Brano selezionato:
===
Era il 1903 quando un barile abbandonato in un angolo di New York rivelò al mondo il volto brutale della criminalità organizzata italo-americana. Dentro, il corpo mutilato di un uomo. Fu l’inizio di una lunga battaglia, e a combatterla fu un sergente siciliano, Joe Petrosino, che con coraggio sfidò l’omertà e il potere mafioso tra le ombre del quartiere Little Italy, a Manhattan. Quel barile, simbolo di una storia d’oltreoceano realmente accaduta, è stato protagonista al Parco urbano Palmintelli, nel primo spettacolo della rassegna teatrale promossa dal Parco Archeologico di Gela: Joe Petrosino e il delitto del barile, diretto da Marco Pupella e tratto dal romanzo di Salvo Toscano.
Il protagonista, il sergente Joe Petrosino, è ritratto come una figura che emerge quale ponte tra due mondi: quello dell’Italia d’origine e quello dell’America che lo ha accolto, incarnando il conflitto identitario e sociale di un’intera generazione di migranti. Nel cast: Vincenzo Pepe, Massimiliano Sciascia, Federico Cimò, Valentino Pizzuto, Mirko Ingrassia, Fabiola Arculeo, Luciano Sergiomaria, Francesco Grisafi, Nando Chifari e Daniela Pupella. Quest’ultima è tornata in scena anche nel secondo spettacolo della serata, Più o meno pausa, dedicato ai risvolti psicologici della menopausa.
Nel pomeriggio, il teatro mitologico dedicato ai ragazzi è stato curato dalla Compagnia Nuova di Palermo, con in scena Il Carro di Apollo. Ma non è stato solo teatro. L’iniziativa, pensata per valorizzare gli spazi del parco urbano nel cuore del capoluogo nisseno, ha offerto ai cittadini momenti di intrattenimento culturale e ha saputo creare un’esperienza immersiva e partecipata: gli spettatori, infatti, hanno vissuto la serata a stretto contatto con gli attori, senza barriere, in un’atmosfera di condivisione e socialità, grazie anche alla degustazione dei tipici cuddruruna nisseni offerti da FoFood.
===
Voci di dati archiviate:
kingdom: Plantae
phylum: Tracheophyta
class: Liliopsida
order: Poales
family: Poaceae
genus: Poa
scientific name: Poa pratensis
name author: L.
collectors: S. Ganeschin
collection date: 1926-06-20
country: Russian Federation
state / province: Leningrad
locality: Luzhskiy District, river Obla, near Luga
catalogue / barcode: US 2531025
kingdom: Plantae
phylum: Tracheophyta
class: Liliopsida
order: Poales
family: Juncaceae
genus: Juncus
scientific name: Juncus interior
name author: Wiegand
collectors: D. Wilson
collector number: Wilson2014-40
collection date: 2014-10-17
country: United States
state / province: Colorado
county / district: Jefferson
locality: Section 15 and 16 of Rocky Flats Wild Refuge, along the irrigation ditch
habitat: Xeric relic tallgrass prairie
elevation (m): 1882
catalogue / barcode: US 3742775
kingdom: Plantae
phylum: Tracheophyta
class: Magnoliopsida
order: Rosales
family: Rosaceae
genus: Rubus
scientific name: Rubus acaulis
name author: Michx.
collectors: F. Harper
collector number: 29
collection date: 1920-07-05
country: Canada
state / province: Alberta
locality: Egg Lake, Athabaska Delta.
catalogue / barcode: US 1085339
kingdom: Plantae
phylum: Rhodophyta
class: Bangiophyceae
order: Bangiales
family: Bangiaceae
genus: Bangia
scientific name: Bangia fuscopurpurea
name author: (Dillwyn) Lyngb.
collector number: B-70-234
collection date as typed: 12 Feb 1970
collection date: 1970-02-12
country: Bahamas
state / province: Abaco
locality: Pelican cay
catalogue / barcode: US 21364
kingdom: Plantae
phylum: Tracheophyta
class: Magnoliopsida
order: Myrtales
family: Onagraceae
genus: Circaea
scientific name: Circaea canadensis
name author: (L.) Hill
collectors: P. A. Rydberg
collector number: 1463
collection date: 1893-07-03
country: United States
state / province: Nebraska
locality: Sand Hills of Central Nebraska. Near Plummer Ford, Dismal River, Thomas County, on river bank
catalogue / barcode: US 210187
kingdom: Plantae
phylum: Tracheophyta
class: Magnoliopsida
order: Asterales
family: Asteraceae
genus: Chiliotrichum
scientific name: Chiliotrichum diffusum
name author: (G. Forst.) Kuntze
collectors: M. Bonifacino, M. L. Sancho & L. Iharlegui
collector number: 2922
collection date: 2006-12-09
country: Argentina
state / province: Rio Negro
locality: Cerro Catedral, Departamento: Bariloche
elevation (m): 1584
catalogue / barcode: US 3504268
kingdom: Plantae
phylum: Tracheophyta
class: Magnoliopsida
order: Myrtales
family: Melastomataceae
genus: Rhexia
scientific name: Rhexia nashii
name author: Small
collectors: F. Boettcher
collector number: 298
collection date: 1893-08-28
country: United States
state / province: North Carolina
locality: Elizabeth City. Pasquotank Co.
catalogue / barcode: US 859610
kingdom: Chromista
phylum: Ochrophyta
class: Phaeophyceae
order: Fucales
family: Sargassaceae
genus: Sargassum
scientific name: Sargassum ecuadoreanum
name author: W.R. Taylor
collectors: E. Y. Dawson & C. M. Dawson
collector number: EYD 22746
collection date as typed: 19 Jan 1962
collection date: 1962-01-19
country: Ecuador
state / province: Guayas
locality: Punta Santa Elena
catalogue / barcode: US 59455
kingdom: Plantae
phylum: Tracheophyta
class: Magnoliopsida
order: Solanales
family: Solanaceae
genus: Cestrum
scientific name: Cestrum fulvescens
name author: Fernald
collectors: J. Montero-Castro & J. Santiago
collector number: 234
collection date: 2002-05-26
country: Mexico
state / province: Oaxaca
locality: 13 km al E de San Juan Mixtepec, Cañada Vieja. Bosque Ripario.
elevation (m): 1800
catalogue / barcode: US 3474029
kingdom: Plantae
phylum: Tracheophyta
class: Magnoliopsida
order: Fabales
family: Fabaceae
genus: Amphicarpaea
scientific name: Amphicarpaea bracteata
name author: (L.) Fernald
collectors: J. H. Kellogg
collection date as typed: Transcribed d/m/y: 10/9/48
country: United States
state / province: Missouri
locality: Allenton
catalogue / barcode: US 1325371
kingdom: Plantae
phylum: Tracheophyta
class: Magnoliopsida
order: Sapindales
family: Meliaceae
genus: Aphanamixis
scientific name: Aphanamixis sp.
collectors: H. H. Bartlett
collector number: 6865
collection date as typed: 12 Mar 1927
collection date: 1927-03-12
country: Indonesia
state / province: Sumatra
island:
===
Cosa fare: Per favore, prosegui l'articolo sulla rassegna teatrale al Parco Palmintelli, ripartendo dopo la sua ultima frase.

Soluzione proposta:
La rassegna prosegue sabato 20 settembre con due nuovi appuntamenti. Alle ore 18:00, sotto gli ulivi saraceni, andrà in scena Doppio legame, storia tragicomica di un piccolo mafioso, scritta e interpretata da Turi Zinna, per la regia di Federico Magnano San Lio e la compagnia Retablo. Uno spettacolo che promette di affrontare con ironia e profondità il tema della criminalità e delle sue dinamiche sociali. Alle ore 20:30 sarà la volta di My name is 877 – L’ombra di Ulisse, opera di Michele Celeste portata in scena dalla Compagnia Officina Teatro, con un cast d’eccezione: Marcia Sedoc, volto noto dello spettacolo e icona del programma cult Indietro tutta; Moustapha Mbengue, attore affermato in Francia e nel cast di Io Capitano; e lo stesso Celeste, regista e interprete. Il video editing è curato da Elia Miccichè, con Diletta Costanzo come assistente alla regia. L’opera teatrale, premiata al Menotti Art Festival di Spoleto con il premio Fajialobi Divimpex Consulting e la menzione “Pace, libertà e diritti umani”, devolverà l’intero incasso all’organizzazione umanitaria Medici Senza Frontiere.